PERINTAH A.
Menurut berita tentang pencabutan perpres miras, pada tanggal berapa Perpres Nomor 10 Tahun 2021 diteken kepala negara?

KUTIPAN DOKUMEN.
┄┄┄┄┄┄┄┄┄┄┄┄┄┄┄┄┄┄┄┄

PR DEPOK - Presiden Joko Widodo (Jokowi) resmi mencabut Peraturan Presiden (Perpres) Nomor 10 Tahun 2021 tentang Bidang Usaha Penanaman Modal yang di dalamnya mengatur izin investasi minuman keras (miras).
"Bersama ini saya sampaikan saya putuskan lampiran perpres terkait pembukaan investasi baru dalam industri minuman keras yang mengandung alkohol, saya nyatakan dicabut," kata Presiden Jokowi dikutip dari kanal YouTube Sekretariat Presiden pada Selasa, 2 Maret 2021.
Jokowi mengungkapkan bahwa keputusan itu ia ambil setelah mendengar sejumlah masukan.
"Setelah menerima masukan-masukan dari ulama-ulama MUI, Nahdlatul Ulama, Muhammadiyah dan ormas-ormas lainnya serta tokoh-tokoh agama lain serta juga masukan-masukan dari provinsi dan daerah," ujar presiden.
Sebelumnya, Joko Widodo membuka izin investasi untuk industri miras dari skala besar hingga kecil terhitung sejak tahun ini.
Pemerintah menetapkan industri minuman keras sebagai daftar positif investasi (DPI) setelah sebelumnya industri tersebut masuk dalam kategori bidang usaha tertutup.
Kebijakan ini tertuang di Peraturan Presiden (Perpres) Nomor 10 Tahun 2021 tentang Bidang Usaha Penanaman Modal yang diteken kepala negara pada 2 Februari 2021.

┄┄┄┄┄┄┄┄┄┄┄┄┄┄┄┄┄┄┄┄

PERINTAH B.
Keluarkan sebagai daftar bernomor baris-baris pada isi halaman yang ditranskripsi, mulai dari baris pertama hingga baris yang memuat "ampla prática em Cura", keduanya termasuk, dengan melewati baris kosong.

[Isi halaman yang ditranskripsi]
┄┄┄┄┄┄┄┄┄┄┄┄┄┄┄┄┄┄┄┄

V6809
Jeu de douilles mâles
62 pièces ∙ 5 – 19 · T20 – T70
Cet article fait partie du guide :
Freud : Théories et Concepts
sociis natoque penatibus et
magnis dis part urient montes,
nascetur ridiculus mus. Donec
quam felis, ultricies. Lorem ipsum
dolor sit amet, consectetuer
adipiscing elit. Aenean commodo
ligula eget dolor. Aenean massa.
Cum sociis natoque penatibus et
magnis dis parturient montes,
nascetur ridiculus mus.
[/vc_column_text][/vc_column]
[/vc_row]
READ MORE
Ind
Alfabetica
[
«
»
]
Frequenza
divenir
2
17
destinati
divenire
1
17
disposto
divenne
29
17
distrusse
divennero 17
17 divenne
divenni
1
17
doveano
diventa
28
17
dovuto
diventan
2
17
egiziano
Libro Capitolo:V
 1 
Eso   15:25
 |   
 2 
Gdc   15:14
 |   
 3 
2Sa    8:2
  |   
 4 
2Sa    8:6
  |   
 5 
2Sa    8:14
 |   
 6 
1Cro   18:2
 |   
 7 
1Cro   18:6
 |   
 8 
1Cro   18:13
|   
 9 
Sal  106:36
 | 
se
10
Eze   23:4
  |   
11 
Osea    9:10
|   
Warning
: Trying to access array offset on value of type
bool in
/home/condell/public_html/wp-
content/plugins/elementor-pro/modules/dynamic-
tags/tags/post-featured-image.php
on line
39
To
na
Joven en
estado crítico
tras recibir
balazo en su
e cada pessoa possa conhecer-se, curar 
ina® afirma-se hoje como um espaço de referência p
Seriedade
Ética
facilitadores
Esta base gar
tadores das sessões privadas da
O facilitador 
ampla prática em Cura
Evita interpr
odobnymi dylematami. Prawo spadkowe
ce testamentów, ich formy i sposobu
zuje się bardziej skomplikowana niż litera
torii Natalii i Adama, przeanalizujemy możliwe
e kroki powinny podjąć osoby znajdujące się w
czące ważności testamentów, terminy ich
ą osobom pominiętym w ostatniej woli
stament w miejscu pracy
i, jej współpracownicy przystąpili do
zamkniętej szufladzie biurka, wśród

┄┄┄┄┄┄┄┄┄┄┄┄┄┄┄┄┄┄┄┄

JAWABAN AKHIR A.
Pada 2 Februari 2021.

JAWABAN AKHIR B.
1. V6809
2. Jeu de douilles mâles
3. 62 pièces ∙ 5 – 19 · T20 – T70
4. Cet article fait partie du guide :
5. Freud : Théories et Concepts
6. sociis natoque penatibus et
7. magnis dis part urient montes,
8. nascetur ridiculus mus. Donec
9. quam felis, ultricies. Lorem ipsum
10. dolor sit amet, consectetuer
11. adipiscing elit. Aenean commodo
12. ligula eget dolor. Aenean massa.
13. Cum sociis natoque penatibus et
14. magnis dis parturient montes,
15. nascetur ridiculus mus.
16. [/vc_column_text][/vc_column]
17. [/vc_row]
18. READ MORE
19. Ind
20. Alfabetica
21. [
22. «
23. »
24. ]
25. Frequenza
26. divenir
27. 2
28. 17
29. destinati
30. divenire
31. 1
32. 17
33. disposto
34. divenne
35. 29
36. 17
37. distrusse
38. divennero 17
39. 17 divenne
40. divenni
41. 1
42. 17
43. doveano
44. diventa
45. 28
46. 17
47. dovuto
48. diventan
49. 2
50. 17
51. egiziano
52. Libro Capitolo:V
53.  1 
54. Eso   15:25
55.  |   
56.  2 
57. Gdc   15:14
58.  |   
59.  3 
60. 2Sa    8:2
61.   |   
62.  4 
63. 2Sa    8:6
64.   |   
65.  5 
66. 2Sa    8:14
67.  |   
68.  6 
69. 1Cro   18:2
70.  |   
71.  7 
72. 1Cro   18:6
73.  |   
74.  8 
75. 1Cro   18:13
76. |   
77.  9 
78. Sal  106:36
79.  | 
80. se
81. 10
82. Eze   23:4
83.   |   
84. 11 
85. Osea    9:10
86. |   
87. Warning
88. : Trying to access array offset on value of type
89. bool in
90. /home/condell/public_html/wp-
91. content/plugins/elementor-pro/modules/dynamic-
92. tags/tags/post-featured-image.php
93. on line
94. 39
95. To
96. na
97. Joven en
98. estado crítico
99. tras recibir
100. balazo en su
101. e cada pessoa possa conhecer-se, curar 
102. ina® afirma-se hoje como um espaço de referência p
103. Seriedade
104. Ética
105. facilitadores
106. Esta base gar
107. tadores das sessões privadas da
108. O facilitador 
109. ampla prática em Cura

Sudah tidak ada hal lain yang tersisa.